Int Heart J. 2016;57(1):18-24. doi: 10.1536/ihj.15-248. Epub 2015 Dec 17.
The role of pentraxin 3 (PTX3) has been implicated in the process of plaque vulnerability. However, few studies have addressed the direct relationship between plaque morphology and plasma PTX3. We evaluated the relationship between coronary vulnerable plaque, assessed by optical coherence tomography (OCT), and plasma PTX3 in patients with coronary artery disease (CAD).OCT was used to determine plaque vulnerability in 51 patients with non-ST segment elevation acute coronary syndrome (NSTE-ACS; n = 17) and stable angina (SA; n = 34). Both highly-sensitive C-reactive protein and systemic plasma PTX3 were measured.Based on the OCT findings, patients were divided into 3 groups; a fibrous plaque (n = 18), thick-cap fibroatheroma (ThCFA) (n = 19), and thin-cap fibroatheroma (TCFA) (n = 14) groups. ThCFA was defined as a lipid-rich plaque (lipid content in ≥ 2 quadrant) covered with ≥ 65 μm thick fibrous cap, and TCFA was that with < 65 μm. There were no differences in patient characteristics between the 3 groups except for the presence of ACS and eicosapentaenoic acid levels. TCFA was more frequently observed with plaque rupture and intraluminal thrombus compared with the other 2 groups. Plasma PTX3 levels were higher in the TCFA group compared with the fibrous plaque and ThCFA groups, and showed weak correlation with cap thickness.Plasma PTX3 level was associated with plaque vulnerability assessed by OCT in patients with CAD.

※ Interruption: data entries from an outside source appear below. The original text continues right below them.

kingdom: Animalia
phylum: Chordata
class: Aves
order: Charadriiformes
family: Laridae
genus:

五聚体蛋白3(PTX3)的作用已被认为与斑块易损性过程有关。然而,很少有研究探讨斑块形态与血浆PTX3之间的直接关系。我们评估了通过光学相干断层扫描(OCT)评估的冠状动脉易损斑块与冠心病(CAD)患者血浆PTX3之间的关系。
OCT用于确定51例非ST段抬高型急性冠状动脉综合征(NSTE - ACS;n = 17)和稳定型心绞痛(SA;n = 34)患者的斑块易损性。同时测量了高敏C反应蛋白和全身血浆PTX3。
根据OCT结果,患者分为3组:纤维斑块组(n = 18)、厚帽纤维粥样斑块(ThCFA)组(n = 19)和薄帽纤维粥样斑块(TCFA)组(n = 14)。ThCFA定义为脂质丰富的斑块(脂质含量在≥2个象限),覆盖有≥65μm厚的纤维帽,而TCFA是指纤维帽厚度<65μm的斑块。除了ACS的存在和二十碳五烯酸水平外,3组患者的特征没有差异。与其他2组相比,TCFA更常伴有斑块破裂和管腔内血栓形成。与纤维斑块组和ThCFA组相比,TCFA组的血浆PTX3水平更高,并且与帽厚度呈弱相关。
CAD患者的血浆PTX3水平与通过OCT评估的斑块易损性相关。